Thirty-Two, Thirty-Three (excerpt)
There are a million ways to go about it, but I choose the simplest. The cleanest. I pull in a steady breath, like I’m the most confident eighteen-year-old on the planet. Like I’m not actually sixteen-and-a-half. Like I’ve done this a thousand times and not zero times. The air feels stale and smells like the others are sweating just as much as I am. Jory looks on as I get to work. The instructor watches us – hundreds of us – at our identical stations lined up across the cavernous warehouse like an army of soldiers.
Grasping the hilt of the knife, I slice off the stem end first, then the blossom end. I set the huge melon upright and start peeling away the tough outer skin with the sharp blade. The sweet, grassy smell hits me like a punch to the face and my mouth waters. But I can’t let on that I’ve never seen fruit in real life before, let alone a giant watermelon. Fruit doesn’t grow in our neck of the woods, mine and Jory’s. We come from beyond the wall, a landscape of concrete and rust. Where pygmy bots hover through the neighborhoods at night, looking for those out past curfew.
Our being here, in trade school, is a damn miracle. We sneaked over the wall – well, we paid some guy code-named Benefactor to sneak us over the wall. Took us three months to save up enough coin to pull it off. Benefactor also gave us papers saying we were born within the walls of Morian. Here we now stand, in a giant room alongside actual Morian-born, trying to learn skills that will set us up for life. A better life.
There are no prospects where we’re from – the only “career” options are being a mucker or a pygmy bot mechanic, and both those options suck. And for non-boys? Forget about it. Most of us end up begging on the streets, praying a Morian will pluck us off the sidewalk and marry us or employ us for crap wages. No thanks. The second we turned sixteen, Jory and I spent a whole summer mucking – sifting through rubble at the junkyard and hawking whatever decent pieces we could find. Morianians are free to pass through the wall whenever they want. They were our most lucrative customers, and the most gullible.
“Psst.” It’s Jory. He looks at me wide-eyed, no doubt wondering how I’ve already peeled my entire melon, cubed it, and placed it in the crystal bowl at my station. I wonder, too.
“Silence,” barks the instructor, who suddenly appears in hologram form at Jory’s side. The specter is transparent but glows with blues and purples, like most holograms do. The real instructor is at the front of the room. There are way too many students for one teacher to watch, so Mr. Sork sends out his holographic self to scold anyone getting off task. It’s a special skill, just one of many in the impressive arsenal of most Halflings.
Thirty years ago, someone figured out how to graft AI-mediated neuroprosthetics onto human brain stems, and it worked. “Co-habitation” they called it. At first, it was just supposed to boost outputs in industries that had suffered labor shortages – one tech-implanted Halfling could do the work of three humans. Then, it evolved on its own. Now it rules the world.
I side-eye Jory as Mr. Sork’s hologram dissipates. My friend is nervous, but he’s already halfway through the melon.

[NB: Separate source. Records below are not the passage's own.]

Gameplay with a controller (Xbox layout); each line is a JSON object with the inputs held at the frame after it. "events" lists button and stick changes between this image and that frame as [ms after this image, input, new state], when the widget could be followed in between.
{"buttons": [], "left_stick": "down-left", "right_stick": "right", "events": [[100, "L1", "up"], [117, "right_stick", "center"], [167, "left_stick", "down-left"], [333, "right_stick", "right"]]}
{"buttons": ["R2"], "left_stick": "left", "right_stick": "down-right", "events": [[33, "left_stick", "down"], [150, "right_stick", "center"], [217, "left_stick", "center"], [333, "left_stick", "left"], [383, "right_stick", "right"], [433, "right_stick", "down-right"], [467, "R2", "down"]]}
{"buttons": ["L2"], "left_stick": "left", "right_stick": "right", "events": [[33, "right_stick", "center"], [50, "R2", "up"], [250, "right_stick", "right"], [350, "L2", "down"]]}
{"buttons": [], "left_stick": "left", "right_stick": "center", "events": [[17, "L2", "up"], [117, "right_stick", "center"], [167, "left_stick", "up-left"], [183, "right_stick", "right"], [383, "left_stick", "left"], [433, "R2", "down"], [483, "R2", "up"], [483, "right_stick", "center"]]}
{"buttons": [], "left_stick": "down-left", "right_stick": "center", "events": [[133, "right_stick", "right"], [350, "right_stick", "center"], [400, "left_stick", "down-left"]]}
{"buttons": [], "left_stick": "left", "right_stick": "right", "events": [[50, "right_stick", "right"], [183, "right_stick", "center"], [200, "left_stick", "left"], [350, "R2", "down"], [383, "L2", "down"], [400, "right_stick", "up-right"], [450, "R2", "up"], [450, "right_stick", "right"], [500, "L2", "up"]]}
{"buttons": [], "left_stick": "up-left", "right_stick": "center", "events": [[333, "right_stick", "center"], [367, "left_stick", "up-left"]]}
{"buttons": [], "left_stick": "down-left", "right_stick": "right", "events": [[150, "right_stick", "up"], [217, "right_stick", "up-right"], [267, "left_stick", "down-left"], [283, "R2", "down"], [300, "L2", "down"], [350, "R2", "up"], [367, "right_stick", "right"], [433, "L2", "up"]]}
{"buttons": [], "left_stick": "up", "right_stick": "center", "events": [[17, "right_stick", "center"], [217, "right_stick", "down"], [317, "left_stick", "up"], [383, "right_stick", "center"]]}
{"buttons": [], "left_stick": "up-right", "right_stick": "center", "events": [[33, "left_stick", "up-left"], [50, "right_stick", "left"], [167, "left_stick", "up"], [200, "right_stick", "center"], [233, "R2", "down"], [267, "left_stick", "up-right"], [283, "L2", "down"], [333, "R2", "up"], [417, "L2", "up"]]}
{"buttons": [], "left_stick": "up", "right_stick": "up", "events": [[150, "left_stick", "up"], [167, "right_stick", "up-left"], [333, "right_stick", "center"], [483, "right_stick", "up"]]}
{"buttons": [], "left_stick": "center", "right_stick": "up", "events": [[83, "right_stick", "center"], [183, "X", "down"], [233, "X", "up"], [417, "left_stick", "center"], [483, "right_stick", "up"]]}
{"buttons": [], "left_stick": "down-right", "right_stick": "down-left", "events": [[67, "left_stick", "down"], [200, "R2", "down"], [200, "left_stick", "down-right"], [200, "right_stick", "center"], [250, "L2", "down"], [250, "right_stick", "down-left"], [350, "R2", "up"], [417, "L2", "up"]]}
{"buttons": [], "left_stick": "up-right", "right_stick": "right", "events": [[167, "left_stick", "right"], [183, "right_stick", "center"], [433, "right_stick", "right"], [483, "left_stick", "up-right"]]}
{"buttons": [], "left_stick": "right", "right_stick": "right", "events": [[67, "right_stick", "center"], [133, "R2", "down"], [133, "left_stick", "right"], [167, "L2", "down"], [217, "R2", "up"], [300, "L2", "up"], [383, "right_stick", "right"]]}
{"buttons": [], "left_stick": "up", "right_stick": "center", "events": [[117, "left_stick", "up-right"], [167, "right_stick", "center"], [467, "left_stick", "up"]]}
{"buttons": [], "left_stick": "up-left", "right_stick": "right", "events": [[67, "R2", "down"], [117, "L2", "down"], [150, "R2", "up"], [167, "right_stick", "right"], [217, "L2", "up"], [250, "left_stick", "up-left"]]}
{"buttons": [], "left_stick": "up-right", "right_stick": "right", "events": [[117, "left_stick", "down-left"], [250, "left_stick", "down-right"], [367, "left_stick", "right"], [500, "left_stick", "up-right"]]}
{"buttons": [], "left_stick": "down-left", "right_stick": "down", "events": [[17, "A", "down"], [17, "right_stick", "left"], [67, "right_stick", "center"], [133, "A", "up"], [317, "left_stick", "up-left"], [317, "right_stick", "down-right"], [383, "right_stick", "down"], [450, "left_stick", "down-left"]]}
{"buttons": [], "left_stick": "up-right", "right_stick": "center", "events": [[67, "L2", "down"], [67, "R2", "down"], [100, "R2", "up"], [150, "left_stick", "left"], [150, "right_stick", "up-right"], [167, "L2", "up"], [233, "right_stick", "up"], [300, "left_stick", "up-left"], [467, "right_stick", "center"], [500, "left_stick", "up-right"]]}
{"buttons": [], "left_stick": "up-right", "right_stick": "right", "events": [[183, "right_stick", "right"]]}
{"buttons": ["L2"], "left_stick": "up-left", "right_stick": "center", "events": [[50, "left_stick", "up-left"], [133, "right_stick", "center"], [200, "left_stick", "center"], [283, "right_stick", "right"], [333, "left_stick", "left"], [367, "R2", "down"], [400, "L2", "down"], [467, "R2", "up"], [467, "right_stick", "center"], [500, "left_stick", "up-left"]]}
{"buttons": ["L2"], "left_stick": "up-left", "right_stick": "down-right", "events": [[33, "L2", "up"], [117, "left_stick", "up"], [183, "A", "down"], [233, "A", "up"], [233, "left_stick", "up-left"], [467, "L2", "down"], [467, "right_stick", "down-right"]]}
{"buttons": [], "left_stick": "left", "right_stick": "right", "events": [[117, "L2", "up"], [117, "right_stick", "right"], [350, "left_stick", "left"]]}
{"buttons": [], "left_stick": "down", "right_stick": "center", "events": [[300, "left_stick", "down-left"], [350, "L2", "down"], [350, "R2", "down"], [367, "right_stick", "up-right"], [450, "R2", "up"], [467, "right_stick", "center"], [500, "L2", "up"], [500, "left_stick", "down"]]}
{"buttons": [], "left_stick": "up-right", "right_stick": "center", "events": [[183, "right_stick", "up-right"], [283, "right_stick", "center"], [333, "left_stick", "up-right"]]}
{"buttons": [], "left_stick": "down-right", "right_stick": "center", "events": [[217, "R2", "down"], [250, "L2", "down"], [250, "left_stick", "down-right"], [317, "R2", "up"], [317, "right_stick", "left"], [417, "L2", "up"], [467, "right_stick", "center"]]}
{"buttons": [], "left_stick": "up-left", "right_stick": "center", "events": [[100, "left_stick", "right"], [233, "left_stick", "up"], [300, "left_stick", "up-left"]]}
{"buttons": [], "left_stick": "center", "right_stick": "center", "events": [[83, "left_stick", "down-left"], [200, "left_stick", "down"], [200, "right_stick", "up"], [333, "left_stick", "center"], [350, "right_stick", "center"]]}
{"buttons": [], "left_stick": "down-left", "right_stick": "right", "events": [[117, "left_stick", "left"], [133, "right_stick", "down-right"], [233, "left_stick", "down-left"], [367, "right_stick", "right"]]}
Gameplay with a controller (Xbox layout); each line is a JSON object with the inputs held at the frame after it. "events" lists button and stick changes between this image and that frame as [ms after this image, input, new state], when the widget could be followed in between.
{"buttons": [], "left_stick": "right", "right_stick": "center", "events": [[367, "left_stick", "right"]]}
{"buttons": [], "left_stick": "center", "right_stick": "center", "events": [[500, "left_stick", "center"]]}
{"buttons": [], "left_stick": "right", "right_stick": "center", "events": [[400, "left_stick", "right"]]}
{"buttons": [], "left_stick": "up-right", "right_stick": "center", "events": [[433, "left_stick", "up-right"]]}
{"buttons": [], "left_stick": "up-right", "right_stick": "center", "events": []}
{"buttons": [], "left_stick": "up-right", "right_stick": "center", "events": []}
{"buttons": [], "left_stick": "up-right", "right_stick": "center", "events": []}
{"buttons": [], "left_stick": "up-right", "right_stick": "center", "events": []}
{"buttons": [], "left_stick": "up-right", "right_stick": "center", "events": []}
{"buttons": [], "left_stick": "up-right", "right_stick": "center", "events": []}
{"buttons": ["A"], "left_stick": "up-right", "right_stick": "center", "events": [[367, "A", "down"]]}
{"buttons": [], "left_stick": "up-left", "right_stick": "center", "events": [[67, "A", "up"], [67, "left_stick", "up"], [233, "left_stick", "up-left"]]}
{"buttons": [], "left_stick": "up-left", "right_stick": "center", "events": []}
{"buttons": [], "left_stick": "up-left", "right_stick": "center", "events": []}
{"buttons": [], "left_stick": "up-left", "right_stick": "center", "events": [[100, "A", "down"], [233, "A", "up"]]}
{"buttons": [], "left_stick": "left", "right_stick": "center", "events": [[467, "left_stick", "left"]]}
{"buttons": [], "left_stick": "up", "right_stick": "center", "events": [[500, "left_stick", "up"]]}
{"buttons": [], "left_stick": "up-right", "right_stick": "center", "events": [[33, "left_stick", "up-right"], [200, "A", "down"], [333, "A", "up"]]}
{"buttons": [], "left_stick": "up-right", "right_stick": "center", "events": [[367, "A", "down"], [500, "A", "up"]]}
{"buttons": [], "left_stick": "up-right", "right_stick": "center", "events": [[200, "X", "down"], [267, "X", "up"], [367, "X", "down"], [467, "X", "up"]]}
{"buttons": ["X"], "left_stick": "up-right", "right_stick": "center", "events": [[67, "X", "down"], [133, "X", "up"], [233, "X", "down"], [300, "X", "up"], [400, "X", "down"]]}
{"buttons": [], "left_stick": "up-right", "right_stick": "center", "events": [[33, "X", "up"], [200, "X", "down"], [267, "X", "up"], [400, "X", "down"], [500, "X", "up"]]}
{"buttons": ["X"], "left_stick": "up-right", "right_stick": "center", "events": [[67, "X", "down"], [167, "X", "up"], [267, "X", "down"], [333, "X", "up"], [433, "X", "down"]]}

He chose a different method. A messier way. Two minutes later, a high-pitch bell shrieks across the room, signaling lunchtime. A chorus of schwings erupt across the space as we all sheath our knives. Jory has finished his task just in time, his light gray chef’s coat now a pink and red massacre of watermelon juice. He’s having trouble keeping up. It worries me.
Most Morian-born become Halflings in childhood, implanted at the request of their parents. And most of them end up in trade schools like this, while the well-off are programmed for whatever the hell it is rich people do. Those who are fully human, like us, don’t last long. We’re either exiled beyond the wall, or worse. So, Jory and I pretend we’re Halflings (which, by the way, isn’t easy.) We have to match the stamina and output of the others and have no technological magic tricks up our sleeves. Plus, AI needs feeding, and no one has ever seen us interface with a program.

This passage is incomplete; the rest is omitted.